▶ [The task]: From the entries below, retype only the lines from the one with "## Overview" through the one with "大模型不断改进，其中一种流行", exactly as written.

▶ [Listed records]:
##########
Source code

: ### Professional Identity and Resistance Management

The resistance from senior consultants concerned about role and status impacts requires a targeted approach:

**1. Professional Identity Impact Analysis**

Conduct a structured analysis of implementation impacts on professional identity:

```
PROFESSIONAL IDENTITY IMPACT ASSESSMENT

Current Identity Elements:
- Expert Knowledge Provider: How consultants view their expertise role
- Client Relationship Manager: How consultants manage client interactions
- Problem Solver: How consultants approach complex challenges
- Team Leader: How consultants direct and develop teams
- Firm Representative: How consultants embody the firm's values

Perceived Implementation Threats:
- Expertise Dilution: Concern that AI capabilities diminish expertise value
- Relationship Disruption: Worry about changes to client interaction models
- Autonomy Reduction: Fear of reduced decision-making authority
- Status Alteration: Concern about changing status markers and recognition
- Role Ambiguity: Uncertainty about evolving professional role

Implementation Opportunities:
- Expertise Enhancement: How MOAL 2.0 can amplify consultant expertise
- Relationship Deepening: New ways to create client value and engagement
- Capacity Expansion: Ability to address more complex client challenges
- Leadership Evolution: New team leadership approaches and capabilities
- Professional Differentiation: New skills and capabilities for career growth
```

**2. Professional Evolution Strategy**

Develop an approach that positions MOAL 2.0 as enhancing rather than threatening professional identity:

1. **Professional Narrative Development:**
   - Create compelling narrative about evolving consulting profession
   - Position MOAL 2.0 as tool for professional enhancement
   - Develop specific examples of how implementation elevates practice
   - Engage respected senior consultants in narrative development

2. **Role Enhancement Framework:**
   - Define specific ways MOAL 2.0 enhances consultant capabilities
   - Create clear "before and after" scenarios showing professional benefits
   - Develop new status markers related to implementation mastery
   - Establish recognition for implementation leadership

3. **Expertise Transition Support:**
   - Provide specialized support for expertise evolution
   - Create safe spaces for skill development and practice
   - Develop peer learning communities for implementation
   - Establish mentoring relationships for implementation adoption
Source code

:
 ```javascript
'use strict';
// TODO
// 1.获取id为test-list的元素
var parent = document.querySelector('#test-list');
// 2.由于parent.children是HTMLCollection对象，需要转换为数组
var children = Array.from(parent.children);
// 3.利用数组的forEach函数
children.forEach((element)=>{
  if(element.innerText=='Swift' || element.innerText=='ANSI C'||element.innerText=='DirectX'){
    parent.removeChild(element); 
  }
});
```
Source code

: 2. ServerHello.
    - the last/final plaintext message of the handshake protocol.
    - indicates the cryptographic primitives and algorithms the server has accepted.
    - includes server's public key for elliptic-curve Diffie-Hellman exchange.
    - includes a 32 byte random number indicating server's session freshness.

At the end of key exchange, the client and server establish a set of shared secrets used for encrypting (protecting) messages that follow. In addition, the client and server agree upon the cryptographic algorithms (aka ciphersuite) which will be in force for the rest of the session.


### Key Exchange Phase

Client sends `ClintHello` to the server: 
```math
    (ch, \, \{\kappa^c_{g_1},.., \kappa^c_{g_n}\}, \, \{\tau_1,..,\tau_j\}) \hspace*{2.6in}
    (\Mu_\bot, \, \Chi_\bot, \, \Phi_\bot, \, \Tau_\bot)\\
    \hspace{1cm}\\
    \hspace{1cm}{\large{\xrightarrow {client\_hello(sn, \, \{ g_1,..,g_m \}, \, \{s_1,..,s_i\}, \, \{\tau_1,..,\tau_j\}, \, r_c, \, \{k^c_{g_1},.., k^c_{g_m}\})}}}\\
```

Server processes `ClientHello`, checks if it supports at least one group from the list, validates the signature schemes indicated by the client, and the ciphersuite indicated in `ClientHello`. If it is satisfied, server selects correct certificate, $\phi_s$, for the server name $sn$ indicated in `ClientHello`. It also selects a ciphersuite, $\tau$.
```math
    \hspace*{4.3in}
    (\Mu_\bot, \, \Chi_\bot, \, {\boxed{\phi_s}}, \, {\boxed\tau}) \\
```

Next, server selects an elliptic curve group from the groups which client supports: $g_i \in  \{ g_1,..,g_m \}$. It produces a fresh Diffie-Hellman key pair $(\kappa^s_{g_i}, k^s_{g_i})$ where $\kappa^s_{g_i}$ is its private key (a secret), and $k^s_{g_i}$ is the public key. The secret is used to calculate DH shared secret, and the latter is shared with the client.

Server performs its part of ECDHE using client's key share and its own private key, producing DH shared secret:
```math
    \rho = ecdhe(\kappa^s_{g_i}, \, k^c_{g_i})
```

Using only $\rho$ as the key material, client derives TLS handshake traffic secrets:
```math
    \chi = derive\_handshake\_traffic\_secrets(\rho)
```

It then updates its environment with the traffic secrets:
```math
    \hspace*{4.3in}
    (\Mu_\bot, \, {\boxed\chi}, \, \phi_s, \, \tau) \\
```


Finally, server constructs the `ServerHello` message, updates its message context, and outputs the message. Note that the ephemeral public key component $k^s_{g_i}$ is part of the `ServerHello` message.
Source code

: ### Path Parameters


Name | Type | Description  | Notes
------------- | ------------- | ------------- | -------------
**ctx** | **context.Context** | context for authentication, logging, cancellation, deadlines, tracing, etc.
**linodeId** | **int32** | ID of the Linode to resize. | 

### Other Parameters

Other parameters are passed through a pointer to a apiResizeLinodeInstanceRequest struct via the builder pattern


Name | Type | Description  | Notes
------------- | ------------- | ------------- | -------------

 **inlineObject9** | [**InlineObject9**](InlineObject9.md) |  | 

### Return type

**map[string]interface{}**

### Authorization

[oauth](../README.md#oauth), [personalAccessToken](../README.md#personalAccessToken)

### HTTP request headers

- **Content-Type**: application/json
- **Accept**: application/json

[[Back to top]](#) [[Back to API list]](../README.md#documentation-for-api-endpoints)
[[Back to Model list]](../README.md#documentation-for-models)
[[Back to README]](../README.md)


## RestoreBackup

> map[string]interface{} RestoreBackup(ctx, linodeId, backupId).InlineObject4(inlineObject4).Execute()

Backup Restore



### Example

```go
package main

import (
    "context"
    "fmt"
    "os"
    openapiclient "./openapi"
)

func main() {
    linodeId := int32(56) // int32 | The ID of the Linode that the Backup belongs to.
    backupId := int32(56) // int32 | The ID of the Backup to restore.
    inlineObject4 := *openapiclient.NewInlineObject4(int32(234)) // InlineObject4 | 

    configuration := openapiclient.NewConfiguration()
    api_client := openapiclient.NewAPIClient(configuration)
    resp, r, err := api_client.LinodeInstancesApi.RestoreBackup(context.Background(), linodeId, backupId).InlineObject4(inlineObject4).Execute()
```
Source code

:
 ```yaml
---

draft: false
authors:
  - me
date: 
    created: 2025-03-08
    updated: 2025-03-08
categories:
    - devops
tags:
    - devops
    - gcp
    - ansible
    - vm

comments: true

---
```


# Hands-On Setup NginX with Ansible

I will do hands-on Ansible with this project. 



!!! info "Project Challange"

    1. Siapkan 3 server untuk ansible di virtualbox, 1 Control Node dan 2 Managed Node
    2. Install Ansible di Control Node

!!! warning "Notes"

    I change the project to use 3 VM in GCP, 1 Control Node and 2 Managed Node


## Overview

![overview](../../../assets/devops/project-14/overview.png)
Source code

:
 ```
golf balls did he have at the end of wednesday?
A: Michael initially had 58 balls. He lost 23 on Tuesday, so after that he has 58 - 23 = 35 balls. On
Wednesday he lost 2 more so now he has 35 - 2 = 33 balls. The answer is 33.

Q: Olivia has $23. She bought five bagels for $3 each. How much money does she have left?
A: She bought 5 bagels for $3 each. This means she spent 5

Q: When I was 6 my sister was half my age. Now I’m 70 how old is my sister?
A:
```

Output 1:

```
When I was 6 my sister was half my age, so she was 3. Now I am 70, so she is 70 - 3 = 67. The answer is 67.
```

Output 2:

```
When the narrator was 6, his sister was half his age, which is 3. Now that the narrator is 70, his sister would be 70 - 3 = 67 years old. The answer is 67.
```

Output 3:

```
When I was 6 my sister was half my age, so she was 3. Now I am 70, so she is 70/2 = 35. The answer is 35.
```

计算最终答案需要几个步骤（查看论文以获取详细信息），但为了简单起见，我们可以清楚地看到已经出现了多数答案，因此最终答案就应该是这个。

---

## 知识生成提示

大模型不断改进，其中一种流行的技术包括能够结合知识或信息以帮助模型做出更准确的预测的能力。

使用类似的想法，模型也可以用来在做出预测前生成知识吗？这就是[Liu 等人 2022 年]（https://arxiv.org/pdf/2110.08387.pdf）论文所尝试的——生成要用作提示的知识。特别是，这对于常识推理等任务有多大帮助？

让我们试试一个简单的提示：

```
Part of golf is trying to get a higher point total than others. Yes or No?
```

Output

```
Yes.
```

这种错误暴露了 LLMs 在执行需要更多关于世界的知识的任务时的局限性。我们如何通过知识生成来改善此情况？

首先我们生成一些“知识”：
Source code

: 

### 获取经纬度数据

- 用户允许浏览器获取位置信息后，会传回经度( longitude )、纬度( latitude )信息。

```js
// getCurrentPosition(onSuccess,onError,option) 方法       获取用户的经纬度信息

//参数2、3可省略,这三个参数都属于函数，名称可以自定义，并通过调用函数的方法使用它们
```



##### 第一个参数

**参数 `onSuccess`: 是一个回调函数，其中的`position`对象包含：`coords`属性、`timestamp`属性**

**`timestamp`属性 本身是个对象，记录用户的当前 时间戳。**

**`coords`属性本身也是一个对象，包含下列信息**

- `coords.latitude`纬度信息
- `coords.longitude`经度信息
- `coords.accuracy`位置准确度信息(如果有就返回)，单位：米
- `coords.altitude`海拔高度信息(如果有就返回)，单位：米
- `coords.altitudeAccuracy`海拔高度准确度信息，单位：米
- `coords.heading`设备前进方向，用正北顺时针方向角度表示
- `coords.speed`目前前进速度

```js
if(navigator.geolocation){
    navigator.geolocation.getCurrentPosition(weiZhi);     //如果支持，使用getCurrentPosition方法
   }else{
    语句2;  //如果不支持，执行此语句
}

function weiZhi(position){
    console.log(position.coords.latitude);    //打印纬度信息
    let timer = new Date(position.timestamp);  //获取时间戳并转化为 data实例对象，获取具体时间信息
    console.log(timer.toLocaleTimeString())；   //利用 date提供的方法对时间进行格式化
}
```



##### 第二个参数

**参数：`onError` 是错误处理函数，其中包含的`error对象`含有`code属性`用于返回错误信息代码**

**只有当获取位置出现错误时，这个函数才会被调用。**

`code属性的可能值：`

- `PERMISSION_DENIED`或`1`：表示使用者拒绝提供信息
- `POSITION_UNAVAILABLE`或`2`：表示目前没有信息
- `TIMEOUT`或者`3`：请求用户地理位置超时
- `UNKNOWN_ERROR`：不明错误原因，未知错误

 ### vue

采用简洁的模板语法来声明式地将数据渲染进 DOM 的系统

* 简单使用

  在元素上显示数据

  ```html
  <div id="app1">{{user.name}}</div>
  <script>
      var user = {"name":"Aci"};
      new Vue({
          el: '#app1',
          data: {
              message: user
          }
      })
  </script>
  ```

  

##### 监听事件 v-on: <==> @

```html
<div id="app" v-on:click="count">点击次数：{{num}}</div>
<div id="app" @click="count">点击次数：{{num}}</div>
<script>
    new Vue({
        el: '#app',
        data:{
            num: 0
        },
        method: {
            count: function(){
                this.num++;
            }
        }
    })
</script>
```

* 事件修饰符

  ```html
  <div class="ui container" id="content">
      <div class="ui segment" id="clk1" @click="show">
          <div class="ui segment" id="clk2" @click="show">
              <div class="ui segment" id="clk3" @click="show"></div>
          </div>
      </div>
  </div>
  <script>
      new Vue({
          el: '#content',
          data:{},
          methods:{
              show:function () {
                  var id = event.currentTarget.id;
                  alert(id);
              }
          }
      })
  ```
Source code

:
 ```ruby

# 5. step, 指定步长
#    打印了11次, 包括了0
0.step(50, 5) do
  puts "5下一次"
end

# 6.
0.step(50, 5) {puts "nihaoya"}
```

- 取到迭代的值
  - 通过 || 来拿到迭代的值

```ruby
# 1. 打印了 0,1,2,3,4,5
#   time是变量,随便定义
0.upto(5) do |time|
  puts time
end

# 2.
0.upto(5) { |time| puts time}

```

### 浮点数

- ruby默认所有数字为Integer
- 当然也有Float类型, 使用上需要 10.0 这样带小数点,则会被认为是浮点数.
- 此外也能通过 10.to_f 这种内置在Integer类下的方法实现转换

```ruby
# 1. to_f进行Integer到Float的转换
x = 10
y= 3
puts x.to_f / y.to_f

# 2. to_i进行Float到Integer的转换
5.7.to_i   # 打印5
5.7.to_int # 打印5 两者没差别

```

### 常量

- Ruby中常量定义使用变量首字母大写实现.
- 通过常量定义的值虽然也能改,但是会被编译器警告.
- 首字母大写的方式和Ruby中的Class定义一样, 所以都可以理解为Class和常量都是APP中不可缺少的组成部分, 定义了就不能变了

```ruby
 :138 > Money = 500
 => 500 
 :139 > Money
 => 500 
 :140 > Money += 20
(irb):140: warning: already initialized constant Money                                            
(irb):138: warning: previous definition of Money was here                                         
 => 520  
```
##########
▶ [Worked solution]:
## Overview

![overview](../../../assets/devops/project-14/overview.png)
Source code

:
 ```
golf balls did he have at the end of wednesday?
A: Michael initially had 58 balls. He lost 23 on Tuesday, so after that he has 58 - 23 = 35 balls. On
Wednesday he lost 2 more so now he has 35 - 2 = 33 balls. The answer is 33.

Q: Olivia has $23. She bought five bagels for $3 each. How much money does she have left?
A: She bought 5 bagels for $3 each. This means she spent 5

Q: When I was 6 my sister was half my age. Now I’m 70 how old is my sister?
A:
```

Output 1:

```
When I was 6 my sister was half my age, so she was 3. Now I am 70, so she is 70 - 3 = 67. The answer is 67.
```

Output 2:

```
When the narrator was 6, his sister was half his age, which is 3. Now that the narrator is 70, his sister would be 70 - 3 = 67 years old. The answer is 67.
```

Output 3:

```
When I was 6 my sister was half my age, so she was 3. Now I am 70, so she is 70/2 = 35. The answer is 35.
```

计算最终答案需要几个步骤（查看论文以获取详细信息），但为了简单起见，我们可以清楚地看到已经出现了多数答案，因此最终答案就应该是这个。

---

## 知识生成提示

大模型不断改进，其中一种流行的技术包括能够结合知识或信息以帮助模型做出更准确的预测的能力。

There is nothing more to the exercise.